14/07/2019
Salvar a la humanidad.
Domingo XV Ordinario.
Dt 30, 10-14
Sal 68,14. 17. 30-31. 33-34. 36ab.37
Col 1, 15-20
Lc 10, 25-37
Ninguno de nosotros podrá subir al cielo o cruzar
el mar. Ninguno de nosotros podrá arrogarse la pretensión de ocupar un lugar de
mediación que pueda conferirle ningún honor ni justifique ningún trato de
favor. Toda la ley de Dios se encuentra en el corazón de los hombres, muy
cercana a sus labios. Toda ella se traduce en una única palabra: misericordia.
Un movimiento del corazón que se enraíza en las entrañas maternas y aflora en la
práctica cotidiana. El hombre se siente interpelado desde lo más profundo,
desde lo íntimo.
Justo desde ese interior se conmovió aquel buen
samaritano, perteneciente a un pueblo despreciado por la santa y purísima
sociedad de Judea, hacia cuya capital, Jerusalén, se encaminaba Jesús, siempre
atento a hacer amigos... Otros desviaron de la víctima la mirada, para dirigir
los ojos hacia el cielo el sacerdote y para sumergirse en un océano de ritos el
levita. En ambos una única intención: no llegar tarde a su encuentro con
el Señor. Sin embargo, ninguno de los dos supo ver con los ojos entrañables de
Dios y pretendieron alcanzarle pasando por encima del pobre viajero malherido.

• Entradas tomadas de una colección:
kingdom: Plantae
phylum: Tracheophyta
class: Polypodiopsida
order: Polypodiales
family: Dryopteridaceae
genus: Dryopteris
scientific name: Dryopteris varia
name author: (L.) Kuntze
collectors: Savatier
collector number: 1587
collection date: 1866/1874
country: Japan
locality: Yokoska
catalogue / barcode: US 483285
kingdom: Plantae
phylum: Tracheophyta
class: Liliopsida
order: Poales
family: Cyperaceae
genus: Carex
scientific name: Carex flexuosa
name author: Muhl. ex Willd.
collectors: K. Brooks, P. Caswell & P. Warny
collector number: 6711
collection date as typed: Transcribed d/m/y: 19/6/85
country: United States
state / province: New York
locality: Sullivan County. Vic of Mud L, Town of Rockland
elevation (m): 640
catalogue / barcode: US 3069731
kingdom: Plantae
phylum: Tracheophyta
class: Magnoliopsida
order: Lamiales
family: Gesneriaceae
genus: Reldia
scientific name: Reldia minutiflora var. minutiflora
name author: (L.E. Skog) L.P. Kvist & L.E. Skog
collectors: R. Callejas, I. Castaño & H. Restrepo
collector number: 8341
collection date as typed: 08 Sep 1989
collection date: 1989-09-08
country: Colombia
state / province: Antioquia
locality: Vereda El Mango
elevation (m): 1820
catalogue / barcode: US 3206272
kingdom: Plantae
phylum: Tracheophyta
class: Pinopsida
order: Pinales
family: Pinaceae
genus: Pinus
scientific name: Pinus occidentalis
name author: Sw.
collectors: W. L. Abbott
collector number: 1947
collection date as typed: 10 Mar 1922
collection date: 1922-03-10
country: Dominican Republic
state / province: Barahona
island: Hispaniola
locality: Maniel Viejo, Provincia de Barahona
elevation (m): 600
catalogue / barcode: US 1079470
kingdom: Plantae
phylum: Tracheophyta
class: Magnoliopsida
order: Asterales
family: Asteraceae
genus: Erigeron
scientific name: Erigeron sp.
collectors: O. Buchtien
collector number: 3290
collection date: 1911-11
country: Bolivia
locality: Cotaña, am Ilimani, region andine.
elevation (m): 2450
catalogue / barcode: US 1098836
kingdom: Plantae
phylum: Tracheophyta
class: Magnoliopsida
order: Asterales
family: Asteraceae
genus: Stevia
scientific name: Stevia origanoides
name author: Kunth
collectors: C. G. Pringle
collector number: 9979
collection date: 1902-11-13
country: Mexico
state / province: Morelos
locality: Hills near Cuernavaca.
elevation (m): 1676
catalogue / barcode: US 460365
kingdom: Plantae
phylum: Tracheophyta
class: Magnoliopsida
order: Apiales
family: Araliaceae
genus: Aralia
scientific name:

• Problemas:
a) Responde estas preguntas sobre el fragmento:
(i) ¿En qué única palabra se traduce toda la ley de Dios?
(ii) ¿Hacia qué ciudad se encaminaba Jesús?
(iii) ¿Hacia dónde dirigió los ojos el sacerdote?
b) Indica si cada afirmación concuerda con el fragmento y cita las palabras que lo deciden:
(i) La ley de Dios se encuentra lejos del corazón de los hombres.
(ii) El samaritano pertenecía a un pueblo despreciado por la sociedad de Judea.
(iii) El sacerdote y el levita se detuvieron a mirar a la víctima.
El listado es material aparte, independiente del fragmento.

• Soluciones paso a paso:
a)
(i) Misericordia.
(ii) Jerusalén.
(iii) Hacia el cielo.

b)
(i) No: "Toda la ley de Dios se encuentra en el corazón de los hombres, muy cercana a sus labios."
(ii) Sí: "perteneciente a un pueblo despreciado por la santa y purísima sociedad de Judea"
(iii) No: "Otros desviaron de la víctima la mirada"